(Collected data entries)
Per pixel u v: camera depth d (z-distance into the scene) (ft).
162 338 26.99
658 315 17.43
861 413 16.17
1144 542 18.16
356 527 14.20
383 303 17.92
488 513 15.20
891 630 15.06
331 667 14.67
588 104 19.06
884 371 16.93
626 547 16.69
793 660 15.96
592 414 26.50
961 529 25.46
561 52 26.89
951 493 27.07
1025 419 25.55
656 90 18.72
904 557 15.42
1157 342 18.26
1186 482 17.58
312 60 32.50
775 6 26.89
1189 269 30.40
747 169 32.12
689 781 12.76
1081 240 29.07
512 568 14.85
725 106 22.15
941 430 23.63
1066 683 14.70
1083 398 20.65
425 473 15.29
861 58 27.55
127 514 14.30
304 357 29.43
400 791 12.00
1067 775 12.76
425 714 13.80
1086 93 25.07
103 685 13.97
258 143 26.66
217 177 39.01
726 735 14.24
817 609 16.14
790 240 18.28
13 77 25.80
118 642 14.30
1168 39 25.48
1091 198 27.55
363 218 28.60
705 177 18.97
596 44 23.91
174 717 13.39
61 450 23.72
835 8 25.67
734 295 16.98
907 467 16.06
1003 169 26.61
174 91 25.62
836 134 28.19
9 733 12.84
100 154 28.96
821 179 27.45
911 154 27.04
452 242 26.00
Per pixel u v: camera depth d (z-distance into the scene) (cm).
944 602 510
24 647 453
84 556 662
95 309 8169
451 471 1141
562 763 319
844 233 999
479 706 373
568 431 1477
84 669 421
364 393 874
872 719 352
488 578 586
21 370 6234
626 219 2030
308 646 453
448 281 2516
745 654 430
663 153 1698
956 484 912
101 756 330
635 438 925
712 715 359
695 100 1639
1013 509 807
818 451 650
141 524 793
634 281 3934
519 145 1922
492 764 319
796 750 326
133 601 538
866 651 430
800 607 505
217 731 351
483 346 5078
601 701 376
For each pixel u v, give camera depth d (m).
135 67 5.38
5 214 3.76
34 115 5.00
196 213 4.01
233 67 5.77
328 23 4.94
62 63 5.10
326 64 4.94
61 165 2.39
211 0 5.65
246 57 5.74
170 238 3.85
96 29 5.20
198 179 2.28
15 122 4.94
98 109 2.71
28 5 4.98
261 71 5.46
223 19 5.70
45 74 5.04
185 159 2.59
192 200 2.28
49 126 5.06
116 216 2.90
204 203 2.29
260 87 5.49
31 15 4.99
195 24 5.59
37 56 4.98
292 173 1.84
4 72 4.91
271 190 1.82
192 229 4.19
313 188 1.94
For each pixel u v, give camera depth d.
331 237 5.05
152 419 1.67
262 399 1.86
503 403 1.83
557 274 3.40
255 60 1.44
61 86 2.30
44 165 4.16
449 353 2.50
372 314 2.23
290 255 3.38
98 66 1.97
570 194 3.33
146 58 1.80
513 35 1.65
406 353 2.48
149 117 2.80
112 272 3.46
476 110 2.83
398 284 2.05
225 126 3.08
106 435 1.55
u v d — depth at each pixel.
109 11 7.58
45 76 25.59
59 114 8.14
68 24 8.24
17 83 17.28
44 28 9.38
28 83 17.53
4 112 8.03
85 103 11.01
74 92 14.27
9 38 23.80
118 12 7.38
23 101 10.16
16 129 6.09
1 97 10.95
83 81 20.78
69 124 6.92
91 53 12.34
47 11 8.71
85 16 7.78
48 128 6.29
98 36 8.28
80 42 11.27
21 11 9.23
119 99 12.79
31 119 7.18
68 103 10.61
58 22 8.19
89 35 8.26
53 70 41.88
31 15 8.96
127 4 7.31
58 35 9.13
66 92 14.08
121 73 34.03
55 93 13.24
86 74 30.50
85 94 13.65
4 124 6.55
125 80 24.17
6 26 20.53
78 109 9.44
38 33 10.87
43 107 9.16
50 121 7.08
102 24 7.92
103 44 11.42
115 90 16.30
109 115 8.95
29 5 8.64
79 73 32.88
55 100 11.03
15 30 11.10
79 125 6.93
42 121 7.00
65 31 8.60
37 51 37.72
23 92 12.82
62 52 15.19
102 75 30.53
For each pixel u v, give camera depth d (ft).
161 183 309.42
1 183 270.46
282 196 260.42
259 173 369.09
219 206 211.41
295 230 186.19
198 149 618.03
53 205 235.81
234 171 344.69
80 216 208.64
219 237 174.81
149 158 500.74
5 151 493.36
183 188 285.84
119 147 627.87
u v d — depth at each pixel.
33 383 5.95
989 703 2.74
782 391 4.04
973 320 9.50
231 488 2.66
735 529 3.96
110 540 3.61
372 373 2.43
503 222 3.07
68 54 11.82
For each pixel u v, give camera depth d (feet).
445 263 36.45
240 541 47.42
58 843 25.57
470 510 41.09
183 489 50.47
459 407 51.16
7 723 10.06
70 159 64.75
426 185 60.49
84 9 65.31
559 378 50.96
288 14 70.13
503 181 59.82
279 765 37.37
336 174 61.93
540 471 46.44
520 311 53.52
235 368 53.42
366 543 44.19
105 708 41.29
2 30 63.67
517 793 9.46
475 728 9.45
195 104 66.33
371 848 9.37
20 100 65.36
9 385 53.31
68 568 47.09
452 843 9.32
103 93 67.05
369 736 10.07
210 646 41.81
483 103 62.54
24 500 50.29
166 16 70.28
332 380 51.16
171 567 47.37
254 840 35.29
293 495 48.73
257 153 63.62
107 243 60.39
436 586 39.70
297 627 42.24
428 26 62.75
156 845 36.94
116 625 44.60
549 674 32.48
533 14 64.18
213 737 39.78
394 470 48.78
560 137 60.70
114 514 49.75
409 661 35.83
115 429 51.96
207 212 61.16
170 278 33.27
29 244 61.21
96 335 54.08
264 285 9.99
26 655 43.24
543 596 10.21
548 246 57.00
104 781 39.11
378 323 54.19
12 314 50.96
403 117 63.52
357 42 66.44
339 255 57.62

*EXERCISE OBJECTIVE*:
Restate word for word only the lines above from the line containing "1081 240 29.07" to the line containing "98 109 2.71", both of them included.

*EXERCISE SOLUTION*:
1081 240 29.07
512 568 14.85
725 106 22.15
941 430 23.63
1066 683 14.70
1083 398 20.65
425 473 15.29
861 58 27.55
127 514 14.30
304 357 29.43
400 791 12.00
1067 775 12.76
425 714 13.80
1086 93 25.07
103 685 13.97
258 143 26.66
217 177 39.01
726 735 14.24
817 609 16.14
790 240 18.28
13 77 25.80
118 642 14.30
1168 39 25.48
1091 198 27.55
363 218 28.60
705 177 18.97
596 44 23.91
174 717 13.39
61 450 23.72
835 8 25.67
734 295 16.98
907 467 16.06
1003 169 26.61
174 91 25.62
836 134 28.19
9 733 12.84
100 154 28.96
821 179 27.45
911 154 27.04
452 242 26.00
Per pixel u v: camera depth d (z-distance into the scene) (cm).
944 602 510
24 647 453
84 556 662
95 309 8169
451 471 1141
562 763 319
844 233 999
479 706 373
568 431 1477
84 669 421
364 393 874
872 719 352
488 578 586
21 370 6234
626 219 2030
308 646 453
448 281 2516
745 654 430
663 153 1698
956 484 912
101 756 330
635 438 925
712 715 359
695 100 1639
1013 509 807
818 451 650
141 524 793
634 281 3934
519 145 1922
492 764 319
796 750 326
133 601 538
866 651 430
800 607 505
217 731 351
483 346 5078
601 701 376
For each pixel u v, give camera depth d (m).
135 67 5.38
5 214 3.76
34 115 5.00
196 213 4.01
233 67 5.77
328 23 4.94
62 63 5.10
326 64 4.94
61 165 2.39
211 0 5.65
246 57 5.74
170 238 3.85
96 29 5.20
198 179 2.28
15 122 4.94
98 109 2.71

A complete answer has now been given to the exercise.